→ **Exercices à réaliser**:
(a) Répondez aux questions suivantes d'après l'extrait sur la pêche.
(i) À quelle échelle la Commission européenne propose-t-elle de réaliser la gestion des stocks ?
(ii) Quelle instance la Commission européenne propose-t-elle de créer ?
(iii) De quoi la modernisation de la flottille, les équipements portuaires et les coopératives d'avitaillement manquent-ils cruellement ?
(b) Recopiez fidèlement un passage de l'extrait sur la pêche : commencez aux mots « La Commission européenne propose » et arrêtez-vous après les mots « décider d’éventuelles mutations. ».

→ **Extrait du texte**:
┄┄┄┄┄┄
De la sorte, la modernisation de la flottille, le remplacement des moteurs, les équipements portuaires, les points de débarquement et les coopératives d’avitaillement, en manque cruel de financements, constituent de lourds handicaps pour la filière.

La Commission européenne propose également que la gestion des stocks soit réalisée à l’échelle régionale, par bassin, en fonction de l’état actuel de la ressource. Cette approche méthodologique présente l’intérêt de poser la question des moyens nécessaires au recensement de la ressource et à sa gestion évolutive, en associant sur un territoire tous les acteurs de la filière.

Il s’agit en effet de prendre en compte l’impact des différents types d’agression du milieu marin, le pillage récurrent par des pêcheurs illégaux, les problèmes d’assainissement des eaux, la pollution tellurique et le rejet de produits nocifs, soit autant de causes de la raréfaction de la ressource qu’il faut mesurer précisément avant de décider d’éventuelles mutations.

Enfin, la Commission européenne reconnaît l’importance d’associer les régions ultrapériphériques à l’élaboration de la politique commune de la pêche en proposant la création d’un conseil consultatif des régions ultrapériphériques.
┄┄┄┄┄┄
→ **Lignes enregistrées**:
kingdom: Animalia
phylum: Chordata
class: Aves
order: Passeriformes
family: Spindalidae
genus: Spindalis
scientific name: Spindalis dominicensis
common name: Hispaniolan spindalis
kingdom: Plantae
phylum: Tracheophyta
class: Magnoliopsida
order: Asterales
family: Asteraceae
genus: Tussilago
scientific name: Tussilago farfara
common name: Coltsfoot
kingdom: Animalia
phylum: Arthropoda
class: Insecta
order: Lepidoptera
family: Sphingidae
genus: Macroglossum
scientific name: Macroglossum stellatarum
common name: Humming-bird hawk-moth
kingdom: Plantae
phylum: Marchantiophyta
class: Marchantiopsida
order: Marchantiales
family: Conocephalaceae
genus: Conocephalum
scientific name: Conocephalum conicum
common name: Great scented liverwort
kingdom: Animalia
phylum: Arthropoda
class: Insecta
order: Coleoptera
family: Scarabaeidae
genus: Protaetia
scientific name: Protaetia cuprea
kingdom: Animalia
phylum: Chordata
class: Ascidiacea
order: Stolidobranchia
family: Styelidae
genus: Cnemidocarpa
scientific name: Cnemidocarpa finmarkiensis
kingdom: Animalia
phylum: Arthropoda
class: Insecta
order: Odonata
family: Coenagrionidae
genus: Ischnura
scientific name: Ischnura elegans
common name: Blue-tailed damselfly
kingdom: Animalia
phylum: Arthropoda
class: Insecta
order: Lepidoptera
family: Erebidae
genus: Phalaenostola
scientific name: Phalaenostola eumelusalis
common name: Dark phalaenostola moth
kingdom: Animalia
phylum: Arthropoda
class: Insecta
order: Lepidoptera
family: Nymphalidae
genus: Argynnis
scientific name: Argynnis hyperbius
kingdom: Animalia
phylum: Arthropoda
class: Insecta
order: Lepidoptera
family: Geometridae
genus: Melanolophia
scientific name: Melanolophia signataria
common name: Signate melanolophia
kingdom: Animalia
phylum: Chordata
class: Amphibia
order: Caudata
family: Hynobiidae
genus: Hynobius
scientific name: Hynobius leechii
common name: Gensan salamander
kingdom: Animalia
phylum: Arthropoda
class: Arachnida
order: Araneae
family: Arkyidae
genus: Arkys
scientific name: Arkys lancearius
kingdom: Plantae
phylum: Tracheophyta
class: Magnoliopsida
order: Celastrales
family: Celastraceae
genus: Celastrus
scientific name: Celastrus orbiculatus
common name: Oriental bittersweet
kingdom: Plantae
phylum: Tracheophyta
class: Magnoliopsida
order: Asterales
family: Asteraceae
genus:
┄┄┄┄┄┄
→ **Résultats attendus**:
(a)
(i) À l'échelle régionale, par bassin, en fonction de l'état actuel de la ressource.
(ii) Un conseil consultatif des régions ultrapériphériques.
(iii) De financements.

(b)
La Commission européenne propose également que la gestion des stocks soit réalisée à l’échelle régionale, par bassin, en fonction de l’état actuel de la ressource. Cette approche méthodologique présente l’intérêt de poser la question des moyens nécessaires au recensement de la ressource et à sa gestion évolutive, en associant sur un territoire tous les acteurs de la filière.

Il s’agit en effet de prendre en compte l’impact des différents types d’agression du milieu marin, le pillage récurrent par des pêcheurs illégaux, les problèmes d’assainissement des eaux, la pollution tellurique et le rejet de produits nocifs, soit autant de causes de la raréfaction de la ressource qu’il faut mesurer précisément avant de décider d’éventuelles mutations.